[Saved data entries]
###
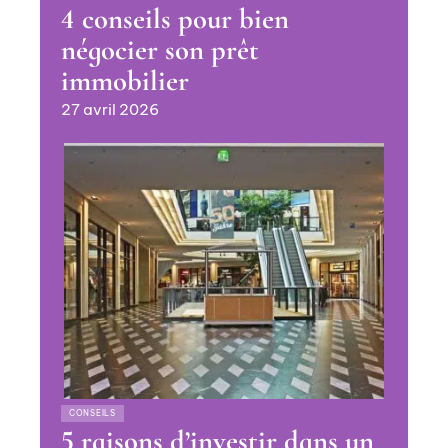
4 conseils pour bien
négocier son prêt
immobilier
27 avril 2026
CONSEILS
5 raisons d’investir dans un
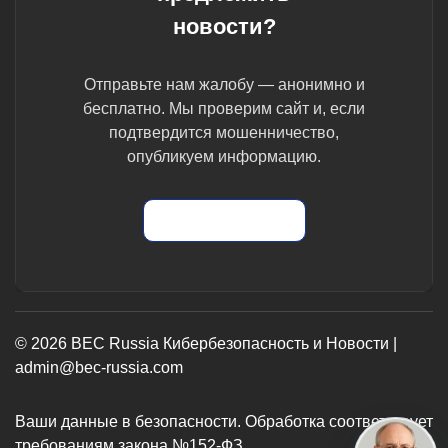
новости?
Отправьте нам жалобу — анонимно и
бесплатно. Мы проверим сайт и, если
подтвердится мошенничество,
опубликуем информацию.
Отправить жалобу
© 2026 BEC Russia Кибербезопасность и Новости |
admin@bec-russia.com
Ваши данные в безопасности. Обработка соответствует
требованиям закона №152-ФЗ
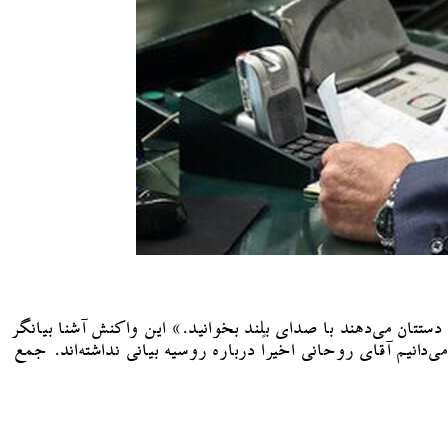
ن می‌دهند با صدای بلند بخوانید.» این واکنش آشنا بیانگر
انیم آقای روحانی اخیراً درباره روسیه بیانی نداشته‌اند. جمع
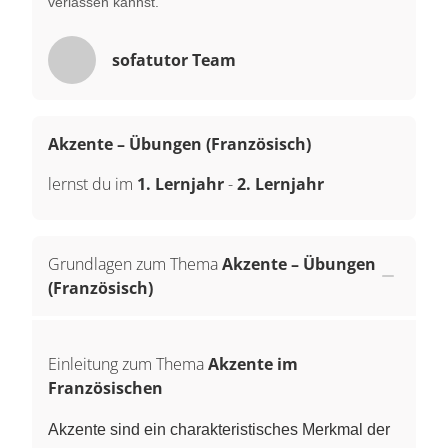
verlassen kannst.
sofatutor Team
Akzente – Übungen (Französisch)
lernst du im
1. Lernjahr
-
2. Lernjahr
Grundlagen zum Thema
Akzente – Übungen
(Französisch)
Einleitung zum Thema
Akzente im
Französischen
Akzente sind ein charakteristisches Merkmal der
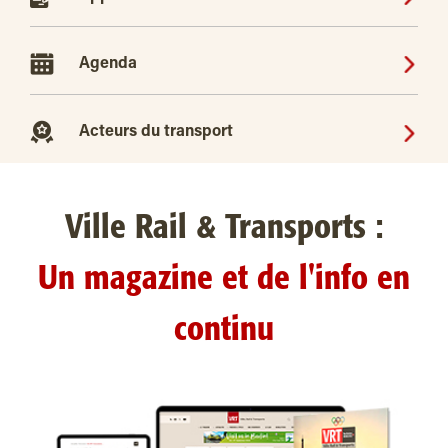
Agenda
Acteurs du transport
Ville Rail & Transports :
Un magazine et de l'info en
continu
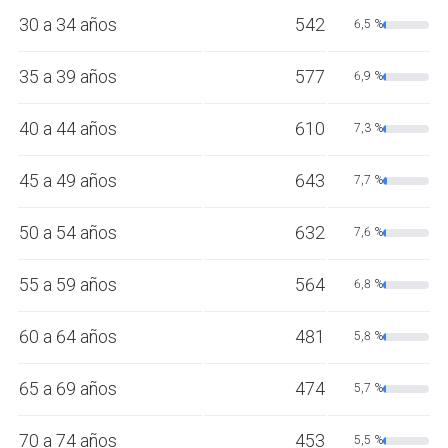
30 a 34 años
542
6,5 %
35 a 39 años
577
6,9 %
40 a 44 años
610
7,3 %
45 a 49 años
643
7,7 %
50 a 54 años
632
7,6 %
55 a 59 años
564
6,8 %
60 a 64 años
481
5,8 %
65 a 69 años
474
5,7 %
70 a 74 años
453
5,5 %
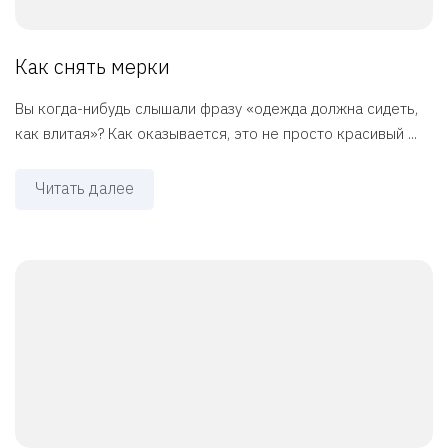
Как снять мерки
Вы когда-нибудь слышали фразу «одежда должна сидеть,
как влитая»? Как оказывается, это не просто красивый ...
Читать далее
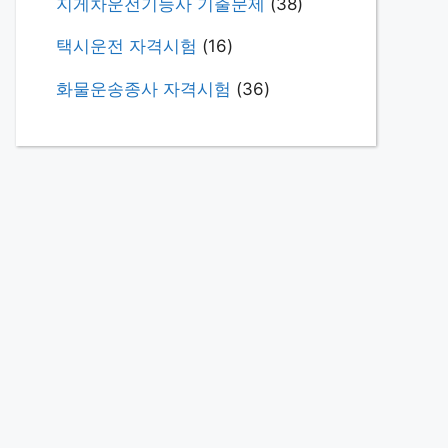
지게차운전기능사 기출문제
(38)
택시운전 자격시험
(16)
화물운송종사 자격시험
(36)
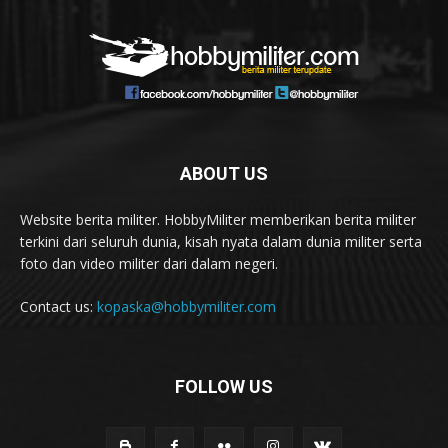
ABOUT US
Website berita militer. HobbyMiliter memberikan berita militer
terkini dari seluruh dunia, kisah nyata dalam dunia militer serta
foto dan video militer dari dalam negeri.
Contact us:
kopaska@hobbymiliter.com
FOLLOW US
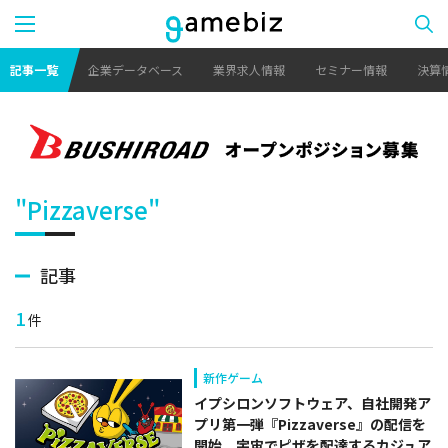
記事一覧
企業データベース
業界求人情報
セミナー情報
決算
"Pizzaverse"
記事
1
件
新作ゲーム
イプシロンソフトウェア、自社開発ア
プリ第一弾『Pizzaverse』の配信を
開始 宇宙でピザを配達するカジュア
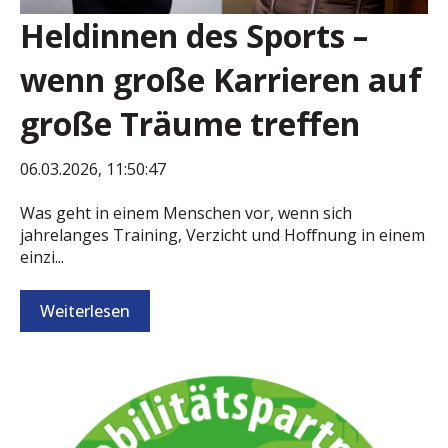
Heldinnen des Sports –
wenn große Karrieren auf
große Träume treffen
06.03.2026, 11:50:47
Was geht in einem Menschen vor, wenn sich
jahrelanges Training, Verzicht und Hoffnung in einem
einzi...
Weiterlesen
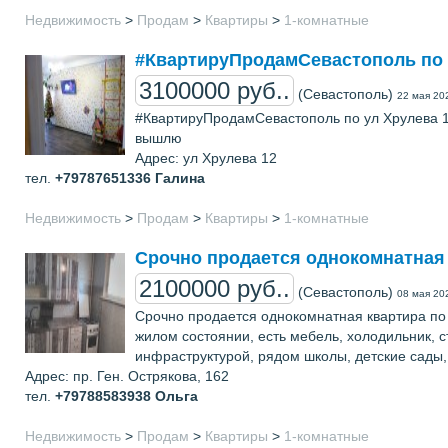
Недвижимость
>
Продам
>
Квартиры
>
1-комнатные
#КвартируПродамСевастополь по 
3100000 руб..
(Севастополь)
22 мая 20
#КвартируПродамСевастополь по ул Хрулева 12,
вышлю
Адрес: ул Хрулева 12
тел.
+79787651336
Галина
Недвижимость
>
Продам
>
Квартиры
>
1-комнатные
Срочно продается однокомнатная к
2100000 руб..
(Севастополь)
08 мая 20
Срочно продается однокомнатная квартира по п
жилом состоянии, есть мебель, холодильник, 
инфраструктурой, рядом школы, детские сады, 
Адрес: пр. Ген. Острякова, 162
тел.
+79788583938
Ольга
Недвижимость
>
Продам
>
Квартиры
>
1-комнатные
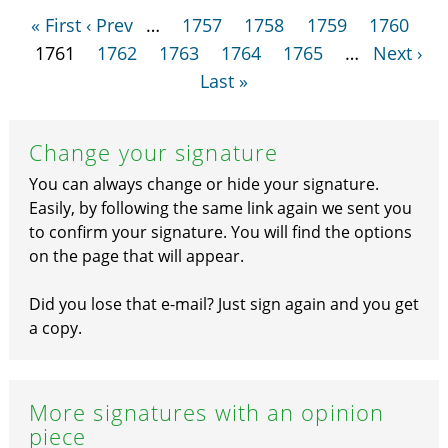
« First
‹ Prev
…
1757
1758
1759
1760
1761
1762
1763
1764
1765
…
Next ›
Last »
Change your signature
You can always change or hide your signature.
Easily, by following the same link again we sent you
to confirm your signature. You will find the options
on the page that will appear.
Did you lose that e-mail? Just sign again and you get
a copy.
More signatures with an opinion
piece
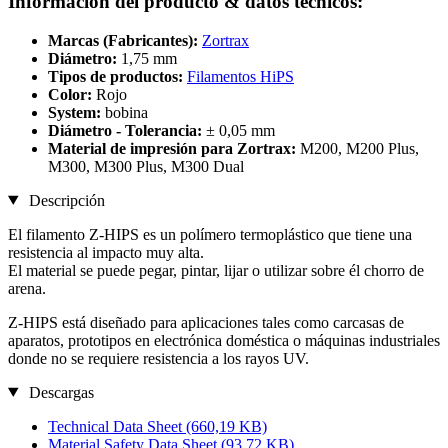
Información del producto & datos técnicos:
Marcas (Fabricantes):
Zortrax
Diámetro:
1,75 mm
Tipos de productos:
Filamentos HiPS
Color:
Rojo
System:
bobina
Diámetro - Tolerancia:
± 0,05 mm
Material de impresión para Zortrax:
M200, M200 Plus,
M300, M300 Plus, M300 Dual
Descripción
El filamento Z-HIPS es un polímero termoplástico que tiene una
resistencia al impacto muy alta.
El material se puede pegar, pintar, lijar o utilizar sobre él chorro de
arena.
Z-HIPS está diseñado para aplicaciones tales como carcasas de
aparatos, prototipos en electrónica doméstica o máquinas industriales
donde no se requiere resistencia a los rayos UV.
Descargas
Technical Data Sheet
(660,19 KB)
Material Safety Data Sheet
(93,72 KB)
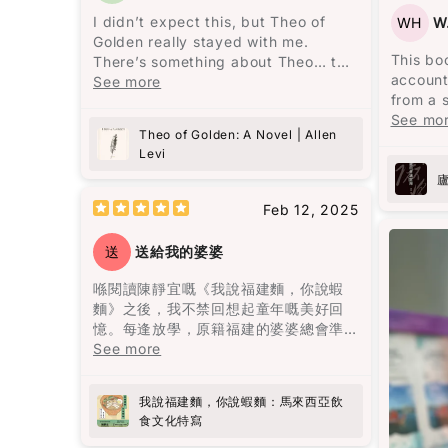
水平變
I didn’t expect this, but Theo of
WH
W
失了。
Golden really stayed with me.
的情況
This bo
There’s something about Theo… the
的改善
account
way he’s written feels almost unreal,
See more
from a 
but in a good way. Like someone
作為亞
signific
See mo
you wish actually exists. At one
風險比其
Theo of Golden: A Novel | Allen
by Chai
point I even thought—this is like
我穩定
Levi
intende
looking at “the face of heaven.” And
並且能
shortco
yes, I kind of hope this becomes a
單而有
escalate
movie someday.
Feb 12, 2025
碌，又
followi
值得一
Dehuai,
It’s the debut novel by Allen Levi,
送
送給我的婆婆
Mao's p
and knowing he didn’t come from a
revealin
typical writing background (he was
喺閱讀陳靜宜嘅《我說福建麵，你說蝦
politica
a songwriter and a lawyer)
麵》之後，我不禁回想起童年嘅美好回
echelon
somehow makes it more special.
憶。每逢放學，原籍福建的婆婆總會準
Party. 
You can feel that it wasn’t written
備熱騰騰嘅福建麵，嗰股熟悉嘅香味，
See more
approac
to impress—it feels personal.
好似時光倒流咁，令我又重新感受到當
skeptici
時嘅溫暖同幸福。
member
What surprised me most is how the
我說福建麵，你說蝦麵：馬來西亞飲
critical
book quietly changes the way you
食文化特寫
呢本書唔單止係講述福建麵同蝦麵嘅歷
the boo
think. It’s not dramatic or fast-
###
_TASK ITEM_. Looking at the records above, how many lines contain "años"? Answer with the number alone.

_EXPECTED ANSWER_. 9